• INSTRUCTIONS TO FOLLOW: Transcribe the stretch of entries below from the line with "right ear: (177, 299)" through the line with "left wrist: (648, 61)", exactly and with both ends included; leave out all other lines.

[[ INPUT DATA, beginning ]]

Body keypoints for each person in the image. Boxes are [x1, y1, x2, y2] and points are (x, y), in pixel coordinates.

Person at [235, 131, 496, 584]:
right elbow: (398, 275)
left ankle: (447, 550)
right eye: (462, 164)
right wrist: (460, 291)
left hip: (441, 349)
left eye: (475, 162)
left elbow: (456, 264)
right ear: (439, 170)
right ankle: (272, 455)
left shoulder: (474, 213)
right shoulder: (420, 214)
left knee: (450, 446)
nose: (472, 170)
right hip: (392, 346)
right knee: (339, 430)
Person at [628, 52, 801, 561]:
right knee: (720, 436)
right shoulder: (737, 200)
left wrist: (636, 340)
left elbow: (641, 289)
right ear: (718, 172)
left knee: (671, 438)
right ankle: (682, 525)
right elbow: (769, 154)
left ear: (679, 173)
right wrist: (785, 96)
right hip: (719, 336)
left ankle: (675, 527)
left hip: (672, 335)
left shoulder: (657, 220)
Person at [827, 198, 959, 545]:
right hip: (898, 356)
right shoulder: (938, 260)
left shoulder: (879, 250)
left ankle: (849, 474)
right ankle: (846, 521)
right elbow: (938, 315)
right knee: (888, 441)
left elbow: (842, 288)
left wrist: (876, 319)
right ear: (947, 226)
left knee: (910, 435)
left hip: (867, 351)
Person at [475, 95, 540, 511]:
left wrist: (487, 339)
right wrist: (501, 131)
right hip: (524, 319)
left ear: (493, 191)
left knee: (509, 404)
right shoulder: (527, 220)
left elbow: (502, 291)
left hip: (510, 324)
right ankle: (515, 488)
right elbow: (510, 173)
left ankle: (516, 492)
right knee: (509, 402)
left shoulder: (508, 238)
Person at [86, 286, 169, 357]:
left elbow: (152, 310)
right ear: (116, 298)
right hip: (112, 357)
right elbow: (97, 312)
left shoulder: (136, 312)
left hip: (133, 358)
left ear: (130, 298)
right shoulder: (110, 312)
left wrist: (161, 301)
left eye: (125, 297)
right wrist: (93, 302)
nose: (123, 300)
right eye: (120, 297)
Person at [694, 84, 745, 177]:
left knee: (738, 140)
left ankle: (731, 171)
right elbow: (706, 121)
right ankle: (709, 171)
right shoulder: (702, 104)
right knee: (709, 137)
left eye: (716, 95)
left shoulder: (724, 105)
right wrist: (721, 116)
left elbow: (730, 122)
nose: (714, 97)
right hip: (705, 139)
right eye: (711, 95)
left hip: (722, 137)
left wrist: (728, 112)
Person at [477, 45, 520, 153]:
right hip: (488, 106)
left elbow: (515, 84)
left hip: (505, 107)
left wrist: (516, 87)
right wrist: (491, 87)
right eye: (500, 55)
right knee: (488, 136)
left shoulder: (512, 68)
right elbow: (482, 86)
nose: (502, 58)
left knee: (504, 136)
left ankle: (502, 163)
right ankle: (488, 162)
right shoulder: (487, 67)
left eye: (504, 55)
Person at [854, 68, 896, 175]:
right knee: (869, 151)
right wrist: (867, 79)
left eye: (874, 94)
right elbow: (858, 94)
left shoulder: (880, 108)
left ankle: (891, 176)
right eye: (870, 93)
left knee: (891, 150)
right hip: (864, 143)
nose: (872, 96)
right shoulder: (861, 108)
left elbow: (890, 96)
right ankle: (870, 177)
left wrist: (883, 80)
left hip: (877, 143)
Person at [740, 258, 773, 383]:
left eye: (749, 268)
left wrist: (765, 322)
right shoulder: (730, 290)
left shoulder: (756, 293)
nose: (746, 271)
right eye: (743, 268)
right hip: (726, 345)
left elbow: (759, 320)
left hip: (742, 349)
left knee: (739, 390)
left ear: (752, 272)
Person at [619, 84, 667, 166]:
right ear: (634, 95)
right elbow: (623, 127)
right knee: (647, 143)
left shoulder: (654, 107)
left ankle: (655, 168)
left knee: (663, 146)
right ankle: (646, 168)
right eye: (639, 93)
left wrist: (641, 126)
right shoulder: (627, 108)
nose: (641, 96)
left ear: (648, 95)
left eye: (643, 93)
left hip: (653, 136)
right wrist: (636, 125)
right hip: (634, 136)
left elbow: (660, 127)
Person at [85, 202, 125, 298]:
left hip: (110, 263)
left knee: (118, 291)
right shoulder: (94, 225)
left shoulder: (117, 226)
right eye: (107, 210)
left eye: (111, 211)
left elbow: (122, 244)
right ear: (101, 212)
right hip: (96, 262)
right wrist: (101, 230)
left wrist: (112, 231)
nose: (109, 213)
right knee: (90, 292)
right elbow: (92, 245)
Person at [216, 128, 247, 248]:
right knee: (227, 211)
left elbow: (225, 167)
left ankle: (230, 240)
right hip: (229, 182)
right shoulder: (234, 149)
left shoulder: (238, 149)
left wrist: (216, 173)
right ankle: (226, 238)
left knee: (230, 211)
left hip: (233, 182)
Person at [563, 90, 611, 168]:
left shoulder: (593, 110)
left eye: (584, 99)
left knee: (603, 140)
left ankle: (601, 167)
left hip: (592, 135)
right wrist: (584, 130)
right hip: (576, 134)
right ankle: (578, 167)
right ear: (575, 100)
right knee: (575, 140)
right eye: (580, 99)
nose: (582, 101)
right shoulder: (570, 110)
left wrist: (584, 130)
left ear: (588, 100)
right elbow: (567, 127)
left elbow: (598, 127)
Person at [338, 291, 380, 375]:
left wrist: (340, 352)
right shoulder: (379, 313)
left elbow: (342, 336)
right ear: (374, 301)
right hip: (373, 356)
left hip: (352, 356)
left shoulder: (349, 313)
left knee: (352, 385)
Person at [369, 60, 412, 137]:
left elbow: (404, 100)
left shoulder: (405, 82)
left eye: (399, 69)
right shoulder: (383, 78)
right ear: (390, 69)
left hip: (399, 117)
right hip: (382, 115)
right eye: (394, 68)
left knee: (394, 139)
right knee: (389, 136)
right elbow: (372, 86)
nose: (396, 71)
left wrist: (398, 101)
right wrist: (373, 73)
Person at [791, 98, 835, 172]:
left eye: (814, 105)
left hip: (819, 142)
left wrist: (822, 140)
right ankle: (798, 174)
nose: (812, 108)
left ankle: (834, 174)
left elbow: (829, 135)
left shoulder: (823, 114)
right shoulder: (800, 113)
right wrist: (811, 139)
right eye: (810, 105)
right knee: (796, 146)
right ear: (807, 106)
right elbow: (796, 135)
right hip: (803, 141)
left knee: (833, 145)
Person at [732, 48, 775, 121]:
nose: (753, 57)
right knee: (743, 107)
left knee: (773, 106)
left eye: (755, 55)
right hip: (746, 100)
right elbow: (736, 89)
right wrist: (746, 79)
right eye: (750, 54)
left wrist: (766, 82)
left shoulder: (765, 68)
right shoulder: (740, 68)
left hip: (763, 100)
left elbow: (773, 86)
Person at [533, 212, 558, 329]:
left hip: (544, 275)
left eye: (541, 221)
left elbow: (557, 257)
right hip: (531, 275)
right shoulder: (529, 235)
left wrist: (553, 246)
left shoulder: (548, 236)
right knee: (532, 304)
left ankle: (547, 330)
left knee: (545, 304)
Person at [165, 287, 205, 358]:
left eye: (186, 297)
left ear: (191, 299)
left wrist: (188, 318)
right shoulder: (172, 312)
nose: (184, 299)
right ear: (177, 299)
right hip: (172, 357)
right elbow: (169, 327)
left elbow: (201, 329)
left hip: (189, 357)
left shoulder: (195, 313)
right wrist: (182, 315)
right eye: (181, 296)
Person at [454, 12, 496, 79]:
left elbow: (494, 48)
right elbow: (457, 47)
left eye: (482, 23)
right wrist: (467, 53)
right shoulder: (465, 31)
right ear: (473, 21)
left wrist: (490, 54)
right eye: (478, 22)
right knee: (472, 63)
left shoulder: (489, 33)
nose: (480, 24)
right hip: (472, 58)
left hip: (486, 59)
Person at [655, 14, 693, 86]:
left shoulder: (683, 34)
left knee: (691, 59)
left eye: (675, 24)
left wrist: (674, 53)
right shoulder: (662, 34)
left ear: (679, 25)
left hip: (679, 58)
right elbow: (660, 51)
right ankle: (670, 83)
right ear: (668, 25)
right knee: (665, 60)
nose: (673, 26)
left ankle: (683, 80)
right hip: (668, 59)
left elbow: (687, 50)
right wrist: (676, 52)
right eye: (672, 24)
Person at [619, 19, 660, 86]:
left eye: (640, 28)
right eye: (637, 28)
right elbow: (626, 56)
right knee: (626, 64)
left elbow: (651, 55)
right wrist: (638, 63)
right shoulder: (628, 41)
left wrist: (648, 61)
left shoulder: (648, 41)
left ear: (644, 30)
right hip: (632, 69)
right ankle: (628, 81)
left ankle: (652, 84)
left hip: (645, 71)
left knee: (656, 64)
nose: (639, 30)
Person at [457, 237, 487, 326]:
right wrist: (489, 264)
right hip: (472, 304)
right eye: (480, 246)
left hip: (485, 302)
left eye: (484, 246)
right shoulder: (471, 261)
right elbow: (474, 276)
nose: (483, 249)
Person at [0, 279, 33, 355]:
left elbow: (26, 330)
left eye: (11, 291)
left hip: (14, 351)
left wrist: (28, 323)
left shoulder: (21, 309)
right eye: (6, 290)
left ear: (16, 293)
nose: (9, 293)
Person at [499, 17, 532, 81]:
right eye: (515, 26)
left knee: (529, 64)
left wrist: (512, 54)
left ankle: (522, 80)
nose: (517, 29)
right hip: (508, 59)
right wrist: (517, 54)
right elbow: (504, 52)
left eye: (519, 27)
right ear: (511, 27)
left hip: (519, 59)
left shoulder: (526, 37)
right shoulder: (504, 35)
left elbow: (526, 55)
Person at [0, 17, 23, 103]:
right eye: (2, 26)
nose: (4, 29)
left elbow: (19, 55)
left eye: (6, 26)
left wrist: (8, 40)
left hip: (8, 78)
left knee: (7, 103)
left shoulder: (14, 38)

[[ INPUT DATA, end ]]

• OUTPUT OF THE TASK:
right ear: (177, 299)
right hip: (172, 357)
right elbow: (169, 327)
left elbow: (201, 329)
left hip: (189, 357)
left shoulder: (195, 313)
right wrist: (182, 315)
right eye: (181, 296)
Person at [454, 12, 496, 79]:
left elbow: (494, 48)
right elbow: (457, 47)
left eye: (482, 23)
right wrist: (467, 53)
right shoulder: (465, 31)
right ear: (473, 21)
left wrist: (490, 54)
right eye: (478, 22)
right knee: (472, 63)
left shoulder: (489, 33)
nose: (480, 24)
right hip: (472, 58)
left hip: (486, 59)
Person at [655, 14, 693, 86]:
left shoulder: (683, 34)
left knee: (691, 59)
left eye: (675, 24)
left wrist: (674, 53)
right shoulder: (662, 34)
left ear: (679, 25)
left hip: (679, 58)
right elbow: (660, 51)
right ankle: (670, 83)
right ear: (668, 25)
right knee: (665, 60)
nose: (673, 26)
left ankle: (683, 80)
right hip: (668, 59)
left elbow: (687, 50)
right wrist: (676, 52)
right eye: (672, 24)
Person at [619, 19, 660, 86]:
left eye: (640, 28)
right eye: (637, 28)
right elbow: (626, 56)
right knee: (626, 64)
left elbow: (651, 55)
right wrist: (638, 63)
right shoulder: (628, 41)
left wrist: (648, 61)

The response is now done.